Title: Re: Hard- rotten apple
Post by Leonid Broukhis on Mar 11th, 2005, 5:03pm

on 03/11/05 at 13:00:20, Icarus wrote:
No: Its only a tunnel if it connects two places on the outside. Otherwise, it is just a hole.


Fine.  Is a Y-shaped hole a tunnel, if two ends of the Y are at the surface?

Title: Re: Hard- rotten apple
Post by Sjoerd Job Postmus on May 24th, 2005, 8:57am
I've thought about it, and I think I could prove it, not 'mathematically', but it's proveable.

We have a circle with diameter 62.

*draws circle*.

On the circumference of the circle, we will randomly put two dots. Now, consider the worm making the 'cut'. See it as two straight lines, connected with the two dots on the circumference.

Using this (http://www.maa.org/mathland/9_2_fig1.gif) method to draw an ellipse, you can clearly see that if the worm would dig in the most efficient way, he could only touch the circumference of the second ellipse. If he dug in-efficiently, he would not even touch the circumference.

Thus, it is proven that the worm can not reach the center. On the other hand, it is also proven, that the worm can only reach one side of the circle. Just look at the picture we just drawed... And you will see that the worm is limited to one side.

Now, if we knew all this, and had to cut the apple, how would we do it?

We'd place the apple so that the two entry/exit points were exactly 31mm from the floor, so that they were on the exact side of the 'ball'. Then, we'd cut the apple parrallel to the imaginative line between the entry/exit points, and we'd have one nice side of the apple. :)

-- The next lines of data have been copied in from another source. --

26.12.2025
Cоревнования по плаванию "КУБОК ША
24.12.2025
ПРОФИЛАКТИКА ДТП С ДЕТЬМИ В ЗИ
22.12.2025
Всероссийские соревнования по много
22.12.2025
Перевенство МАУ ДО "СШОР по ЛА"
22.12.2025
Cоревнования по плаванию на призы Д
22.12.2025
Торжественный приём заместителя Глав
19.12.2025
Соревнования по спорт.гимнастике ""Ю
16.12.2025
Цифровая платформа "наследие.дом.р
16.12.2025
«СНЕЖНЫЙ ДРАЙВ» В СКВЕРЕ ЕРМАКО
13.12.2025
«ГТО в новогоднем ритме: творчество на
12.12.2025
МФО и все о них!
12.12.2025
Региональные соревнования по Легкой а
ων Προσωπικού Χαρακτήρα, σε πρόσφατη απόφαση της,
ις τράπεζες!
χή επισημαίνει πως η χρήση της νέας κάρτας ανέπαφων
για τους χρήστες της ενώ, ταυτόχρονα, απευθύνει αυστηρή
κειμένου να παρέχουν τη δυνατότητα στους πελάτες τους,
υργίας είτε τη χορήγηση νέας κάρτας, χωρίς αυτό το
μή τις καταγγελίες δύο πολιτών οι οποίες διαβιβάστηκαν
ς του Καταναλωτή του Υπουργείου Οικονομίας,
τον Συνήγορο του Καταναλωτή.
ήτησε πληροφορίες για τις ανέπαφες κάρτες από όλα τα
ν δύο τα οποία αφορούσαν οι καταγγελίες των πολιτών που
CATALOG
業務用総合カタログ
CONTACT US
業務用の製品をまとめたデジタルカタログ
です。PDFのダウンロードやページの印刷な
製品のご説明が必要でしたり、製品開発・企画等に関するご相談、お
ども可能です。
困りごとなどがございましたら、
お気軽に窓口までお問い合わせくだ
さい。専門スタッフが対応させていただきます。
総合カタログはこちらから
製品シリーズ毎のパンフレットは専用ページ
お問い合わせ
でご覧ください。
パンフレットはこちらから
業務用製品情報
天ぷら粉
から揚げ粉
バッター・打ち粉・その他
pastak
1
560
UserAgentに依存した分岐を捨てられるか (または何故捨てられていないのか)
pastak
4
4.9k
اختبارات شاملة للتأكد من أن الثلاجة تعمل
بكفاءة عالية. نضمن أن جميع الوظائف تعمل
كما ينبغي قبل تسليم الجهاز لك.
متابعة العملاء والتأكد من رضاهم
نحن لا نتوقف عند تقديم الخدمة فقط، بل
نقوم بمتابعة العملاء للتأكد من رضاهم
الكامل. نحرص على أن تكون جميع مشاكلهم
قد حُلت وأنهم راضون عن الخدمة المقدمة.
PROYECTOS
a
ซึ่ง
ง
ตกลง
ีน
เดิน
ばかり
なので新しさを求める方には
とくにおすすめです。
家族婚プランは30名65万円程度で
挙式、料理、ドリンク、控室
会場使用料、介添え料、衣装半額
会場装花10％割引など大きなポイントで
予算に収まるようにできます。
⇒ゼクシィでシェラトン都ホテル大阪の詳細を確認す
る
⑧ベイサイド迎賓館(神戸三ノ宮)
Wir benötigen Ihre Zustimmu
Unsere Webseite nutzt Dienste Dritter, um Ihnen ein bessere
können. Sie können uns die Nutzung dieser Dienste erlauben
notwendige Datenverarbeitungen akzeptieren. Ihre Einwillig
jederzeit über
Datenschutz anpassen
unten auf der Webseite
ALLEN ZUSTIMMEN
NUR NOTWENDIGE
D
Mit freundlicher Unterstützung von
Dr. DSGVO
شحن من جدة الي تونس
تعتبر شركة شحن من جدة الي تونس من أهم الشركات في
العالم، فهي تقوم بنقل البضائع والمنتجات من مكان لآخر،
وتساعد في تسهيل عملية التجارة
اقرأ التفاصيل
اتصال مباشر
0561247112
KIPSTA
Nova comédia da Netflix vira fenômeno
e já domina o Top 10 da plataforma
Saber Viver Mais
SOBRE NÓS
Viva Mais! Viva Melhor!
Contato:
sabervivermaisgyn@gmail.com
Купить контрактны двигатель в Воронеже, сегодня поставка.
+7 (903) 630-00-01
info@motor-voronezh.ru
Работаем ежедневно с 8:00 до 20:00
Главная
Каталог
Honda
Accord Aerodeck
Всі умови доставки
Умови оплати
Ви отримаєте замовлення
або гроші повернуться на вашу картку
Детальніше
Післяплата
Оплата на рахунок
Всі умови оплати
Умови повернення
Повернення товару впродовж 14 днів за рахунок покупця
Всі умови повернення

Title: Re: Hard- rotten apple
Post by Deedlit on May 24th, 2005, 11:00am

on 05/24/05 at 08:57:37, Sjoerd Job Postmus wrote:
I've thought about it, and I think I could prove it, not 'mathematically', but it's proveable.


I'm not sure what it means to be provable, but not mathematically.  I think it's better to say that you have a heuristic argument, or that the proof is not quite rigorous, or that such-and-such is left unjustified.

Of course, different people will accept different things as being justified without an explicit proof.  This problem is one of those times people will probably disagree.

Your proof looks reasonable, except that you made it two-dimensional rather than three-dimensional.  For the original problem, you can just say the same thing except with a sphere and an ellipsoid.  As you seem to be aware, a couple of things are asserted without proof:  First, that the set of paths of a fixed length stay entirely within a particular ellipsoid; and secondly, that the ellipsoid is tangent to the given plane at the center of the sphere.  This is visually obvious, so I imagine some people will be willing to accept these without proof, and some won't.  Probably, the standard is considerably lower in a puzzle forum than in, say, a mathematical journal!

Fortunately, in this case Pietro gives an elementary and elegant argument why we have to stay above the plane, so I'd say that should definitely be the preferred proof.